Andrew Craig reports on a new departure in flight instruments
As the number, size and complexity of free-flight instruments increases, it’s refreshing to find one that goes the other way. Syride’s SYS’GPS is much smaller than my old basic vario, but does a lot more.
It fits comfortably in the palm of your hand; more relevantly, hook and loop fastener straps on the back allow you to attach it to your risers, a flight deck, or almost anywhere else. I found that it stayed firmly fixed to the bottom of my risers (it has, of course, a string loop in case the hook and loop fastener comes adrift). It was easy to read in flight, and didn’t interfere with speed bar use.
Battery charging is by a USB lead. I never got near to running down the battery; I think it would survive a week of most pilots’ flying quite comfortably.
Straight from the box, the SYS’GPS tells you the obviously useful things: speed, height, and rate of climb or descent. The vario is nicely sensitive, and the volume and even the rising and sinking thresholds are easy to adjust with one hand if you should want to.
Straight from the box is exactly how I used the device on my first few flights, and very useful it was. However, one of the great strengths of the SYS’GPS is the way you can customise it. This involves registering with the Syride website and downloading the Sys PC Tool. You can then set up each of the two flying screens with up to six parameters. The choice is huge: not just altitude, height, flight duration and flight distance, but things like height gain, glide ratio, heading, temperature, and wind direction and speed. I didn’t do any careful tests on the accuracy of these last two, but they seemed to me to make sense.
You can pick and mix your own parameters, positioning and resizing each one as you choose, or you can go for one of eleven combinations ready to download from Syride’s website.
The SYS’GPS will record your flights, and you can store and display them on the Syride website. At first, uploading them was a little confusing for a technical non-expert like me; it’s rather more complicated than websites like Leonardo or XContest, but I got there in the end. It will become easier as more flying sites are added to the Syride database. The device will hold up to 30 flights totalling 75 hours.

§ **PROBLEM A**
Please say whether each statement agrees with the SYS'GPS review, answering yes or no and quoting the words of the review that decide it: (i) The SYS'GPS is charged through a USB lead. (ii) Each flying screen can show up to eight parameters. (iii) The device can store up to 30 flights.
§ **PROBLEM B**
Write the next part of the SYS'GPS review, picking up after its final sentence.
The entries have no connection to the SYS'GPS review.

§ **INFORMATION GIVEN**
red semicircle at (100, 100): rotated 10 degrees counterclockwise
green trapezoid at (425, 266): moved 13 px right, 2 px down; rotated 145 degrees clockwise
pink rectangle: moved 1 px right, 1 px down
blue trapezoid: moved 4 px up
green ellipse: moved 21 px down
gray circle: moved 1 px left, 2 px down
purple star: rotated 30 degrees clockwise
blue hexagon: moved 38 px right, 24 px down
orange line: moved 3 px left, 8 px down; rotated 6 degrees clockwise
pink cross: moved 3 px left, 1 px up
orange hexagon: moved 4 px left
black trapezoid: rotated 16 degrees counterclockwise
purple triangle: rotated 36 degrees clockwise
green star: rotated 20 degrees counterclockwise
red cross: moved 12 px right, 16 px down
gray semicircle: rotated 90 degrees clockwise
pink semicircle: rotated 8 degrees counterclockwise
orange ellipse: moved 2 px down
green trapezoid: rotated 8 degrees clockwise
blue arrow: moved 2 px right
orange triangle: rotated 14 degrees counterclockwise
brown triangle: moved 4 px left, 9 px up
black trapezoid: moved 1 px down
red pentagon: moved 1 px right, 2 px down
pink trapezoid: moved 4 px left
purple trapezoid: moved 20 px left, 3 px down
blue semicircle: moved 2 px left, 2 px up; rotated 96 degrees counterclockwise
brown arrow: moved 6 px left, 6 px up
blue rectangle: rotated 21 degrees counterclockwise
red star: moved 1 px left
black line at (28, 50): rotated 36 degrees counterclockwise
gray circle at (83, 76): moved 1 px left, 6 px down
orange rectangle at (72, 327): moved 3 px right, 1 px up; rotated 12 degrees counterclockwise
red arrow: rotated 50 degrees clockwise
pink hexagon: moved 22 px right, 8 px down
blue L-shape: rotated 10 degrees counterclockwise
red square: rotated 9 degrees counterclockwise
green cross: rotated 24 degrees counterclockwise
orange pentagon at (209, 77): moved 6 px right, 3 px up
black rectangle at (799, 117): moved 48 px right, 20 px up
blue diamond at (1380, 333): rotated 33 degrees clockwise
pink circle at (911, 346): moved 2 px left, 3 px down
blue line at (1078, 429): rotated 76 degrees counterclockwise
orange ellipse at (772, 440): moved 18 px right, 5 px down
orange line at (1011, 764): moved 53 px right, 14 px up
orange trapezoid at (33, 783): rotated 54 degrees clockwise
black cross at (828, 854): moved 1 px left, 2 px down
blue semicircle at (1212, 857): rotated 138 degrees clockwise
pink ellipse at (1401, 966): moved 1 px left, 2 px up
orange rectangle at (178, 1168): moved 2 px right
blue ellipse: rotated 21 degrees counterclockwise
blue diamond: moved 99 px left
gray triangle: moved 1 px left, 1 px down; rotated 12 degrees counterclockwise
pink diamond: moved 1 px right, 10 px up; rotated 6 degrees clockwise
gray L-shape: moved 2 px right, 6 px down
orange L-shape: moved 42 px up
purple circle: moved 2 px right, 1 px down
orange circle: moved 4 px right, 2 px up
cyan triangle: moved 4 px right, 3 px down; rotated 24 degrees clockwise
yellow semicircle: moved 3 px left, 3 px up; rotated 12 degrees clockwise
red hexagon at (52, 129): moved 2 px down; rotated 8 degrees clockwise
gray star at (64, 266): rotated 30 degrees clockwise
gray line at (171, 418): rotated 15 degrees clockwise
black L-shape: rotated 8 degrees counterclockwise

§ **TASK ANSWER A**
(i) Yes: "Battery charging is by a USB lead."
(ii) No: "You can then set up each of the two flying screens with up to six parameters."
(iii) Yes: "The device will hold up to 30 flights totalling 75 hours."

§ **TASK ANSWER B**
The machine also produced an IGC file which I was able to upload to Leonardo myself. You can’t at present use GPSDump to extract your flights from the SYS’GPS, but Syride say this compatibility is on its way. Meanwhile, the Syride website itself calculates a three-turnpoint XC distance.
Who is it for? If you’re buying your first flying instrument, the SYS’GPS is a great choice; a small, high-quality vario with the safety bonus of ground speed always on display. If you’re a fly-hiker, you’ve got everything you need in one small box. The serious XC hound will, of course, want something more, probably with an airspace map and perhaps competition functions. But, since it records your flights, as a backup instrument for XC and comps, or for keeping your flying simple, the SYS’GPS is close to ideal.
I should add a confession. As I packed up after a little cross-country, the farmer whose field I landed in drove up to ask me what was going on. You can guess the result; the next time I flew, 150 miles away, I realised that the lovely new SYS’GPS was still sitting in that field. By the time I went back to get it (luckily I’d marked the spot on my other GPS), it had rained several times. But I found it straightaway, and after a couple of hours on my van’s dashboard to make sure it was completely dry, it worked perfectly. I think it’s well built!
Small and neat
Good battery life
Great choice of displays
Slightly labyrinthine website features.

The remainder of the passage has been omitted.